Так я познакомился с экзистенциализмом, который захватил меня целиком, и без которого я уже не представлял своей жизни. С этим учителем мы стали хорошими друзьями, и при выпуске из школы, которую мне не без труда, но все-таки удалось закончить, он преподнес мне подарок, ценность которого, мог оценить только я один во всей это школе. Это был тот самый роман Сартра, книга была новой и, судя по всему, недешевой. Я был очень благодарен ему и храню ее до сих пор, как самую ценную вещь, которой мне приходилось владеть. На обороте он написал: «Самому плохому ученику в истории школы, но самому лучшему ученику в моей жизни».
Он умер через восемь лет после того, как я закончил школу, и я был единственным учеником, который шел за гробом. Застать его живым мне не удалось, к тому времени мы с матерью жили уже в другом городе, но на похоронах, при прощании, мне удалось незаметно положить в его гроб фотографию Сартра – нашего с ним любимого писателя, которую я еще тогда, только познакомившись с его творчеством, вырвал из библиотечной книги. В последний путь его провожали совсем немногие, мне было так жаль, что я не навестил его ни разу за эти годы, по сути он был единственным человеком, который меня понимал и не пытался изменить. Я стоял над могилой, в которую уже опустили гроб, и не мог поверить, что больше никогда не увижу его глаз, всегда с хитрецой смотревших на меня, не пожму его жилистую крепкую руку, не попрошу у него сигарету, не смогу поговорить о прочитанной книге или просто помолчать вместе с ним.

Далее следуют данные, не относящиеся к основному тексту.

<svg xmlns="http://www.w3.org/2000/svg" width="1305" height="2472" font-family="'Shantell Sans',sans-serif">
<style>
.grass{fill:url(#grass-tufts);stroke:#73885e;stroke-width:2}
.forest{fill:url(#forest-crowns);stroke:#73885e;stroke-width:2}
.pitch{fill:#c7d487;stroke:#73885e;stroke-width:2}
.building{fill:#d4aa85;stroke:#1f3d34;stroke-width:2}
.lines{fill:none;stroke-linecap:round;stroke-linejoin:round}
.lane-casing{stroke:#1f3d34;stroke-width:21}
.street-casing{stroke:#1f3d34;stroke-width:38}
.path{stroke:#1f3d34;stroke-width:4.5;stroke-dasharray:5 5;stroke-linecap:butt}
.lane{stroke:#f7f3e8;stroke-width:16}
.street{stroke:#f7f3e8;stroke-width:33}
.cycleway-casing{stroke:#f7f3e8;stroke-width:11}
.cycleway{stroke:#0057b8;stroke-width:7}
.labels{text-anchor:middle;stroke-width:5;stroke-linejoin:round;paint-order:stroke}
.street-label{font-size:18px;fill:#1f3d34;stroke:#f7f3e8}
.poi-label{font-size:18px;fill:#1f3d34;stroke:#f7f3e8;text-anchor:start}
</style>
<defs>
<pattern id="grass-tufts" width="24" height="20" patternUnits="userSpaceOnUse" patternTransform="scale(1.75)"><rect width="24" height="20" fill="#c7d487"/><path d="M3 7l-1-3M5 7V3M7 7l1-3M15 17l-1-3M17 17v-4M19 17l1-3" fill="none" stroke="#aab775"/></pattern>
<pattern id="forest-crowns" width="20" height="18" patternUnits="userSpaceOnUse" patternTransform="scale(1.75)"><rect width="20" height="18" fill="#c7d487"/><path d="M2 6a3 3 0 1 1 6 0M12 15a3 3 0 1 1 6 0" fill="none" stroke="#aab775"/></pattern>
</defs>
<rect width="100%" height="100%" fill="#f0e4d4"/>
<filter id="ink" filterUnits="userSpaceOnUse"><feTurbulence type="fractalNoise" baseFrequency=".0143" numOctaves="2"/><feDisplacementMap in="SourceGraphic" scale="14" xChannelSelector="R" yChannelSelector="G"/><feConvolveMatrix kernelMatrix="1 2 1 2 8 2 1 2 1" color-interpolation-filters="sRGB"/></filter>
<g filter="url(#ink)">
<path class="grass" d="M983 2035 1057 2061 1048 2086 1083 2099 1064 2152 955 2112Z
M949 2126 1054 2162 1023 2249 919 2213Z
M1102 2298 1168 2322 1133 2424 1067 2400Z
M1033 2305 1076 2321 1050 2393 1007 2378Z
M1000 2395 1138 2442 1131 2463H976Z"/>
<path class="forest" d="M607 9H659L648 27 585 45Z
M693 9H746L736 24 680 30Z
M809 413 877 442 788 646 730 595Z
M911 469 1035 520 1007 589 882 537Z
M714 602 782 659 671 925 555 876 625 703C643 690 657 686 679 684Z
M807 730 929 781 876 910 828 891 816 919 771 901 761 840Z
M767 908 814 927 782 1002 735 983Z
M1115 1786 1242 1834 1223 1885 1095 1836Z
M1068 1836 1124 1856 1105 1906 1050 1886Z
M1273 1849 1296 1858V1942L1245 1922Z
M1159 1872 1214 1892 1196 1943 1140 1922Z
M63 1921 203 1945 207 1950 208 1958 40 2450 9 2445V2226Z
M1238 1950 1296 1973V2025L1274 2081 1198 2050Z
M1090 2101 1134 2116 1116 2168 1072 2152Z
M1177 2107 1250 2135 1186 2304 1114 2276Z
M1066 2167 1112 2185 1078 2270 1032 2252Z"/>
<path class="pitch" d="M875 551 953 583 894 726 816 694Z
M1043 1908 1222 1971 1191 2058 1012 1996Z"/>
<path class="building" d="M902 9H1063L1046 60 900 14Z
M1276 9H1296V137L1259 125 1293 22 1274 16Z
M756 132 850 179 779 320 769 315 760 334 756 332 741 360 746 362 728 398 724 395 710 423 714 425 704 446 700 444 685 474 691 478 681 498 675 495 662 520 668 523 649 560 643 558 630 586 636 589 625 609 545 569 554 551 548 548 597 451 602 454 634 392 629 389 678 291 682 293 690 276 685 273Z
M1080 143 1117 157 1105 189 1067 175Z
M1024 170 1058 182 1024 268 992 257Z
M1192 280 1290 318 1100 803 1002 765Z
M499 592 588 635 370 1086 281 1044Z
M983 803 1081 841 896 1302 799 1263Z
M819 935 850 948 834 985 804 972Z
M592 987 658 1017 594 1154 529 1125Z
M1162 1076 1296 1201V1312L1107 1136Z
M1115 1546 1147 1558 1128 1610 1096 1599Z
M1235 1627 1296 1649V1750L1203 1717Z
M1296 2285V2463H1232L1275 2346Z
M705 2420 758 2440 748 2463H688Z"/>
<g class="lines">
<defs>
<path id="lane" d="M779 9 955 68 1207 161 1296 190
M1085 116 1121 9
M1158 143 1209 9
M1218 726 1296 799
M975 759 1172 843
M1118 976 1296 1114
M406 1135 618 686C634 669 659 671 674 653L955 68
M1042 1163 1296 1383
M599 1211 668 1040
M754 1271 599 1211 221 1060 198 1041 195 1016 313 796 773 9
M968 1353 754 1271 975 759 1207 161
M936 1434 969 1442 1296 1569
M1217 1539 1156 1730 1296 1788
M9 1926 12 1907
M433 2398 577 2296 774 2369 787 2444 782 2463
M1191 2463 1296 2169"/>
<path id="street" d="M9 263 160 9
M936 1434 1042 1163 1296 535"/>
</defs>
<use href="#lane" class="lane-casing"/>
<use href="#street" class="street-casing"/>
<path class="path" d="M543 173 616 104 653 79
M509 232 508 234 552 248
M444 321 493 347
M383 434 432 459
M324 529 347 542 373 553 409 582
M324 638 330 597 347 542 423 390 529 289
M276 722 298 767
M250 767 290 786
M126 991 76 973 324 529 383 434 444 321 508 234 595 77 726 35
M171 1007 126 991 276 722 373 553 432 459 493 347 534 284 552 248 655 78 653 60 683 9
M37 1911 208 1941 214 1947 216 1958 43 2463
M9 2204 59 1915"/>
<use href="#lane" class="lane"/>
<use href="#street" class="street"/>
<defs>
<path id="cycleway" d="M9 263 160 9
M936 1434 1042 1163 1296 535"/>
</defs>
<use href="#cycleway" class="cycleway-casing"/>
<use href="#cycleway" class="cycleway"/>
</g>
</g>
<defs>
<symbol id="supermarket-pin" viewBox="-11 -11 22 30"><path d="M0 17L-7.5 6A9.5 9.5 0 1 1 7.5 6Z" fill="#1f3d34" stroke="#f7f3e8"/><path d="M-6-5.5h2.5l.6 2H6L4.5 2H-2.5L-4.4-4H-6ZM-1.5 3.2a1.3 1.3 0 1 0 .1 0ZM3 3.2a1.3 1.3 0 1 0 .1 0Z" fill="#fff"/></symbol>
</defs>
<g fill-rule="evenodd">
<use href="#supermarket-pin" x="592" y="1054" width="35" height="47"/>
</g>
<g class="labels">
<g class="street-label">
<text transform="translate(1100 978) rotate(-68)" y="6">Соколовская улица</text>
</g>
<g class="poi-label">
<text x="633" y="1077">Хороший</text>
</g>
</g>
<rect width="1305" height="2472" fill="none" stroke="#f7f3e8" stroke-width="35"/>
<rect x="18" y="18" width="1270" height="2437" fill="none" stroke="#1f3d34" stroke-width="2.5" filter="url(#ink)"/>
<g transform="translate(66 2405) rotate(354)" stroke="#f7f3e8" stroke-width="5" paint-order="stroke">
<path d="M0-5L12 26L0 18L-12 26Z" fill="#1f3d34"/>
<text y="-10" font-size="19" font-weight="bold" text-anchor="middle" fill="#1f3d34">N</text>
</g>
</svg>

Сейчас, сидя за рулем, я отдавал себе отчет в том, что именно мои воззрения, сформировавшиеся под воздействием той литературы, которую я бесконечно много читал, повлияли на моего друга, утвердив его решение сделать то, ради чего мы уже несколько часов мчимся по бескрайней пустыне, в сердце которой один из нас должен будет остаться навсегда.
Становилось невыносимо жарко, а мы все ехали и ехали по пустыне, которой не было видно конца. Ни одной попутки не встретилось нам за несколько часов, от монотонного рева двигателя все звуки превратились в один нескончаемый гул, в котором не было никаких иных тембров, кроме этого гула. Я был уверен, что мотор перегрелся и может сдаться, но он исправно делал свое дело и, взявши в самом начале дороги одну высоту в этой долгой музыкальной фразе, держал ее все это время, не понижая и не форсируя.
Я вдруг поймал себя на мысли, что мы стоим на месте, но как это могло произойти, я не понял. Все было так же, как и все последние несколько часов: и гул, и жара, и мелькавшие по сторонам редкие кустарники – но я был уверен, что мы стоим на месте, но весь остальной мир пришел в движение и несется с еще большей скоростью нам на встречу, ускоряясь с каждой секундой. Я вдруг увидел свой бьюик с большой высоты, и он был единственной неподвижной точкой вокруг ожившего и летящего вперед мира. Я решил, что жара окончательно доконала меня, и я теряю рассудок.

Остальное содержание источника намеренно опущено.